*Exercise aim*: Return every line in the entries below where the word "Trockennahrung" shows up.

*Supplied material*:
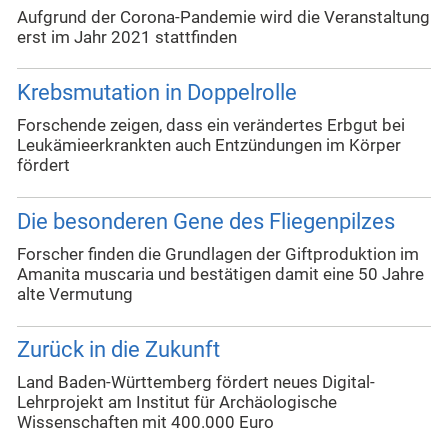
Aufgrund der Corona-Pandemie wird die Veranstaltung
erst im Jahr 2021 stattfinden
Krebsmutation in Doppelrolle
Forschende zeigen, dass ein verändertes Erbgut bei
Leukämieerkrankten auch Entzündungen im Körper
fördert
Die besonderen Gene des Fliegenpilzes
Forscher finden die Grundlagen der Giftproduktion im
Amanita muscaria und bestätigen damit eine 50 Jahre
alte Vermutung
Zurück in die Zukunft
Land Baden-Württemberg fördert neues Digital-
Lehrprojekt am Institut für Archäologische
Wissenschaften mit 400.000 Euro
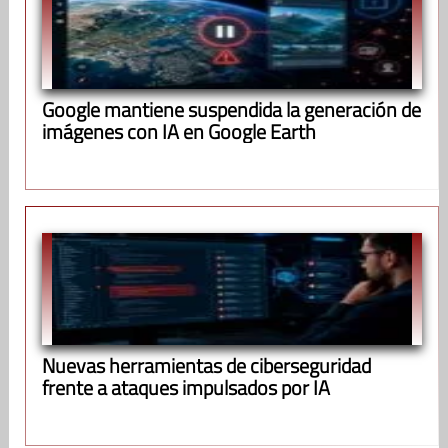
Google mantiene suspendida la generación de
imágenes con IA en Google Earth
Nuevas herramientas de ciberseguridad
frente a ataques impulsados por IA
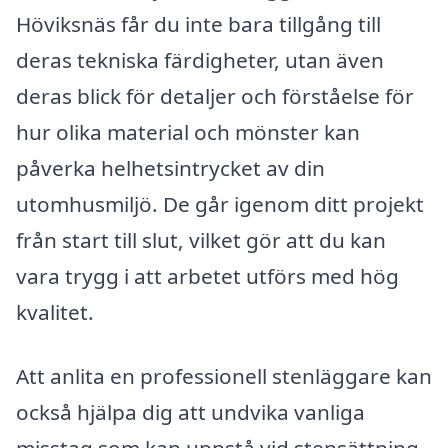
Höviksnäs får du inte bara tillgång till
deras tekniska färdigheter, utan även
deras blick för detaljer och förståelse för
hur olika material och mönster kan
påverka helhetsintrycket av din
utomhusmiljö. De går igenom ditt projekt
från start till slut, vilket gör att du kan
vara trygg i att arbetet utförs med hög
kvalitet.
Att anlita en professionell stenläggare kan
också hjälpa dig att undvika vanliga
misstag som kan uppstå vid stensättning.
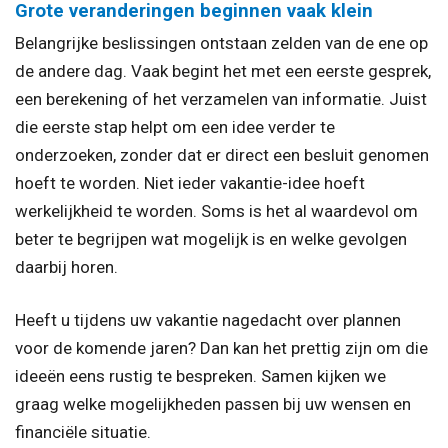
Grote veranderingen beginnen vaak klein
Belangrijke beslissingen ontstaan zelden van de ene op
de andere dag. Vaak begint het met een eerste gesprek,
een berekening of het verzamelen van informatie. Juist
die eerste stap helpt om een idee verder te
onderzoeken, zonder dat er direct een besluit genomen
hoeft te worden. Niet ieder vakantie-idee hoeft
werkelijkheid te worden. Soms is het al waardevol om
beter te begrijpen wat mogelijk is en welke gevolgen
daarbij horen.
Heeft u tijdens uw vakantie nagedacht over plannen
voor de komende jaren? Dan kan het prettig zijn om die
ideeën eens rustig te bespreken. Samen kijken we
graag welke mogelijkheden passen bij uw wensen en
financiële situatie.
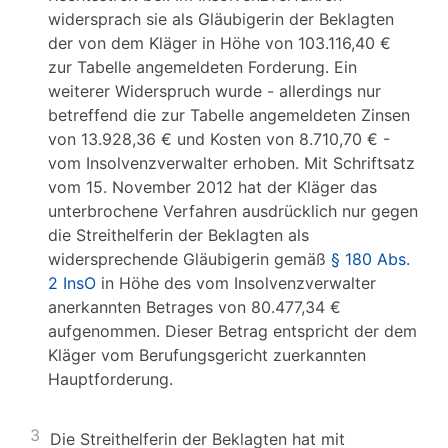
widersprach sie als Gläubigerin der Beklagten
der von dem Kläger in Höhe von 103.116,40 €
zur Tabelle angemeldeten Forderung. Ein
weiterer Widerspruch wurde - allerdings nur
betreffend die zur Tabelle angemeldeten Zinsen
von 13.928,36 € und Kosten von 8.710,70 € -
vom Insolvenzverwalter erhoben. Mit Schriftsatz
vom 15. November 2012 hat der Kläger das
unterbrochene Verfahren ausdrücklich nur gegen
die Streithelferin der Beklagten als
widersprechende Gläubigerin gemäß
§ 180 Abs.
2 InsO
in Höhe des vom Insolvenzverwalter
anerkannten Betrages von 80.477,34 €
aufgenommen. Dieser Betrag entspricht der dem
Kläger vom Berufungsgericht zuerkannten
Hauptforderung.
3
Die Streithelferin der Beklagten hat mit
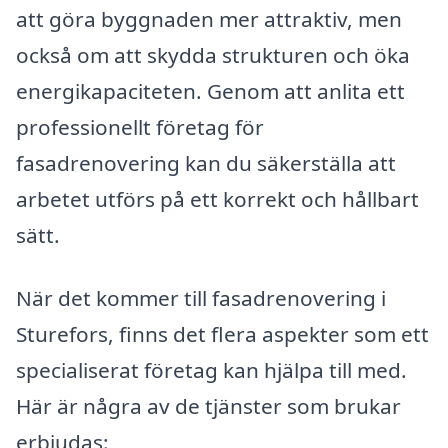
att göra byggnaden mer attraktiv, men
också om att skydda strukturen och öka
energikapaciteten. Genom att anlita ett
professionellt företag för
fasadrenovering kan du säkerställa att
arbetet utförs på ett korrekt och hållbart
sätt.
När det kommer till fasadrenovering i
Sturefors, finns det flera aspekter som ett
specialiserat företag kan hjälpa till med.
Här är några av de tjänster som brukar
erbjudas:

==

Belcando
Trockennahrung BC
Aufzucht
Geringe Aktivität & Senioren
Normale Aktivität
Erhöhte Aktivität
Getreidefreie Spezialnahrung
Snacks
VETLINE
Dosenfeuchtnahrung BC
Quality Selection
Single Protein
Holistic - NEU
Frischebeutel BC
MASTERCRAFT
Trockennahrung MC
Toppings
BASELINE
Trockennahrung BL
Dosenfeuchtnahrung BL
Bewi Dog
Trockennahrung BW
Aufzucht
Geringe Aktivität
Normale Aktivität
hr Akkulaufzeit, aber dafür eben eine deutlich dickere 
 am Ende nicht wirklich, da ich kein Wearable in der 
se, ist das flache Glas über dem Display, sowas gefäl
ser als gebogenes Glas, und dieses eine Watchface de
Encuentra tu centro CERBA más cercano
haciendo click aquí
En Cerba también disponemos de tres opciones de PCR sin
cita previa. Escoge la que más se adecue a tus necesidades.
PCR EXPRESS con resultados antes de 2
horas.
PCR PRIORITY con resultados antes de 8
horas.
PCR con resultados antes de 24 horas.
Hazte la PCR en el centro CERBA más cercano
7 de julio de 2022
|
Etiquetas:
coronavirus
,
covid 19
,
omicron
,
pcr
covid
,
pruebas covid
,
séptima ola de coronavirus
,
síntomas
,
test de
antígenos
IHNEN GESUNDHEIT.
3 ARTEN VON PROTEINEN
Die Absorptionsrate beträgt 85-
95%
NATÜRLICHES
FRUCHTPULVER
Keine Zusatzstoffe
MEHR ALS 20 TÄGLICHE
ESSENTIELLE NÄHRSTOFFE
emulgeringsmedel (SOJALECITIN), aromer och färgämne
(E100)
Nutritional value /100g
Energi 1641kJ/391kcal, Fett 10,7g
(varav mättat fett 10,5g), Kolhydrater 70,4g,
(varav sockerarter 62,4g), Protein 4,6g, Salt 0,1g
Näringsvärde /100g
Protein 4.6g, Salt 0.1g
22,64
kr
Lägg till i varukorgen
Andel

*Result for this exercise*:
Trockennahrung BC
Trockennahrung MC
Trockennahrung BL
Trockennahrung BW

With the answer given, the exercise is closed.